Amidst all this media coverage I also reflected on Obama’s position on euthanasia and his offensive remark about Terri during the campaign. Then candidate Obama claimed his biggest “regret” as a senator was trying to stop Terri’s imposed death. This is especially scary because a growing number of health care experts are already warning us that Obama’s new health care plan could potentially open wide the door to euthanasia in our nation.

Make no mistake: President Obama’s position on how we should treat the most vulnerable members of our society is the same for disabled and medically vulnerable people as it is for innocent unborn children. In short, he seems to believe they fall outside the protection our nation offers. This is especially absurd, given his crusade to protect America’s sworn enemies from methods of “torture” (his word) that fall far short of what happens during an abortion or a euthanasia death by dehydration and starvation.

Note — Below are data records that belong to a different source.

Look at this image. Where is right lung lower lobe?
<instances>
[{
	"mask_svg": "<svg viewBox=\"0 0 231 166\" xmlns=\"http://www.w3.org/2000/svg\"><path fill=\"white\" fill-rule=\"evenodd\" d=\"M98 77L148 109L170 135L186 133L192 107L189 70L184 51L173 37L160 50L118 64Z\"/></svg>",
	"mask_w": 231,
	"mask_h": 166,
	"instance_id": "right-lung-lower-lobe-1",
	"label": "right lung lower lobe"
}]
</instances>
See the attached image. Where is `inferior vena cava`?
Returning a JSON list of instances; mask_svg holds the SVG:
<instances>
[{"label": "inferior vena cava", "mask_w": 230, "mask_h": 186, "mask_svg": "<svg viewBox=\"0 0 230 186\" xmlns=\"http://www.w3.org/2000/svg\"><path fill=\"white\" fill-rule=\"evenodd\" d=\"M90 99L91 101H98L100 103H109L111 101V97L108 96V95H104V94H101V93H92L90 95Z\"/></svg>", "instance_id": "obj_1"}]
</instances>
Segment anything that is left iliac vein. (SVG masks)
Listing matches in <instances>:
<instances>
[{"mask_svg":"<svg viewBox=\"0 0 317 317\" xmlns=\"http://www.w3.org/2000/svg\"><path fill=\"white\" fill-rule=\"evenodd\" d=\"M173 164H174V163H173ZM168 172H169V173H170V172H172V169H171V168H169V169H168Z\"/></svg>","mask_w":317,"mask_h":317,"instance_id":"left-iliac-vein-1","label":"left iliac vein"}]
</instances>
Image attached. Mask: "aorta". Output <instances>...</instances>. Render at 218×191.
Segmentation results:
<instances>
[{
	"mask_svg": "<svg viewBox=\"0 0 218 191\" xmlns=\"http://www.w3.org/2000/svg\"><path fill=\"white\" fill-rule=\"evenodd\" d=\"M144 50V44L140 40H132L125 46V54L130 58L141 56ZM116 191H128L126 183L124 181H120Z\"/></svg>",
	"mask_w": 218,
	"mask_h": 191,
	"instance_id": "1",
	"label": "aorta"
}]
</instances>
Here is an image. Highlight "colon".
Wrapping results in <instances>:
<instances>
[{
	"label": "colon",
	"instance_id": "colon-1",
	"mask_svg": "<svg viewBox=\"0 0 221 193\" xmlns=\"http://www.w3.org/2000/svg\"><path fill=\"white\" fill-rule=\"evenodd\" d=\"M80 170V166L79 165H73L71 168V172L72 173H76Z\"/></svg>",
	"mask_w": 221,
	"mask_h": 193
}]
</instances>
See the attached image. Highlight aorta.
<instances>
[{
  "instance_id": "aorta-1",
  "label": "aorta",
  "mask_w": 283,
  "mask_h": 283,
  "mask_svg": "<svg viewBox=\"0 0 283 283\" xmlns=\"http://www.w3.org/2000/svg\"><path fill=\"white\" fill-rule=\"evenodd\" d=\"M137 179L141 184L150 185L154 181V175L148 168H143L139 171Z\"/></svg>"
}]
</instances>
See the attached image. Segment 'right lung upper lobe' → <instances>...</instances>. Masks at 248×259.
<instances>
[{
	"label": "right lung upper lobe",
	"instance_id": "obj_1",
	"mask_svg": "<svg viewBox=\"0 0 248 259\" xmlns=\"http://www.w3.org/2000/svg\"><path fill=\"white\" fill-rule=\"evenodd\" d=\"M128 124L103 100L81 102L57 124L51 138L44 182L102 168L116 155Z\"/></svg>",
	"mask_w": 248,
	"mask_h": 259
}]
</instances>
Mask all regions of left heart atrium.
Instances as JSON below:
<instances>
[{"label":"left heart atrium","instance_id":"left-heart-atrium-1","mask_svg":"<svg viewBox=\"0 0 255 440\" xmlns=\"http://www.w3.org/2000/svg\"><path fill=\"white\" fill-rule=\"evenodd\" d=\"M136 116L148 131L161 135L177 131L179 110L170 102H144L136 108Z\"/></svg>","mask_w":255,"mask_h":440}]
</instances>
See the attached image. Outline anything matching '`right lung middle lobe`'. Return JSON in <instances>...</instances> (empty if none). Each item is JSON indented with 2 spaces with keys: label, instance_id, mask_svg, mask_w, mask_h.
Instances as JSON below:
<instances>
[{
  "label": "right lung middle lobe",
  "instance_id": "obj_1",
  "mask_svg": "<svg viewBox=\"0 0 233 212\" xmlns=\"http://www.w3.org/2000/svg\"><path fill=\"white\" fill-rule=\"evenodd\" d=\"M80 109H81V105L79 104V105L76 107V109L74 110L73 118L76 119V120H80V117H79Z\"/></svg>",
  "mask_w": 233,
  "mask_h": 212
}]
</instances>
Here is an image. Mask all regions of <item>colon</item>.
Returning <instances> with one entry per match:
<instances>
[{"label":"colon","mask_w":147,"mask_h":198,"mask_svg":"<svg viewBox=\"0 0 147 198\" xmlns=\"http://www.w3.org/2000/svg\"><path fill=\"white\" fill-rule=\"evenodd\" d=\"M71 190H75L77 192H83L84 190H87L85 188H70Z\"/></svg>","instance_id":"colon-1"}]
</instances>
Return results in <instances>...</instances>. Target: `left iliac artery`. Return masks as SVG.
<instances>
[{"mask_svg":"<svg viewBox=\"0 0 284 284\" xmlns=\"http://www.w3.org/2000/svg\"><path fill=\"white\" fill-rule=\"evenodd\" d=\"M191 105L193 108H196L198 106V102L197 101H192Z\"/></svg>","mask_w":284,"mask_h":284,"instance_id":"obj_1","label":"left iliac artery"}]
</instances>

This same man who advocates unlimited abortion throughout all nine months of pregnancy and regrets trying to save the innocent from a horrifying death by dehydration is doing everything is his power to protect the “rights” of the most merciless terrorists in our custody. His administration has even expressed outrage that caterpillars were put in a room with a terrorist as a form of torture. Since the average caterpillar is neither scary nor dangerous, it made me wonder how that would compare to depriving our most vulnerable American citizens—innocent of any crime—of food and water until they dehydrate to death. I find it ironic that he doesn’t seem worried about “regretting” what might happen if any of these terrorists are set free to attack America again.

During all this Notre Dame controversy I also heard more than once from our media that “54 percent of Catholics voted for Obama.” That is a number I never agreed with because I believe that zero percent of true Catholics voted for Obama. If you adhere to the teachings of the Catholic Church, you did not vote for him. “Catholics” who voted for Obama chose the “change” and false “hope” offered by a dynamic candidate over the values of their faith. To my mind, they are not Catholics at all.

It was, however, heartening to read of the hundreds of thousands of Catholics (including nearly 100 cardinals and bishops) who did object to the president speaking at Notre Dame and also to see all of the people who showed up to protest Notre Dame’s decision.

Words have meaning and one can only hope that Obama believes in his own rhetoric about change, because if his position does not change with respect to life—and he remains an advocate for the continued death of our most vulnerable—then Notre Dame will be forever associated with giving such a person not only a platform for his position but a prestigious award for it as well. What a badge of shame for a previously great university.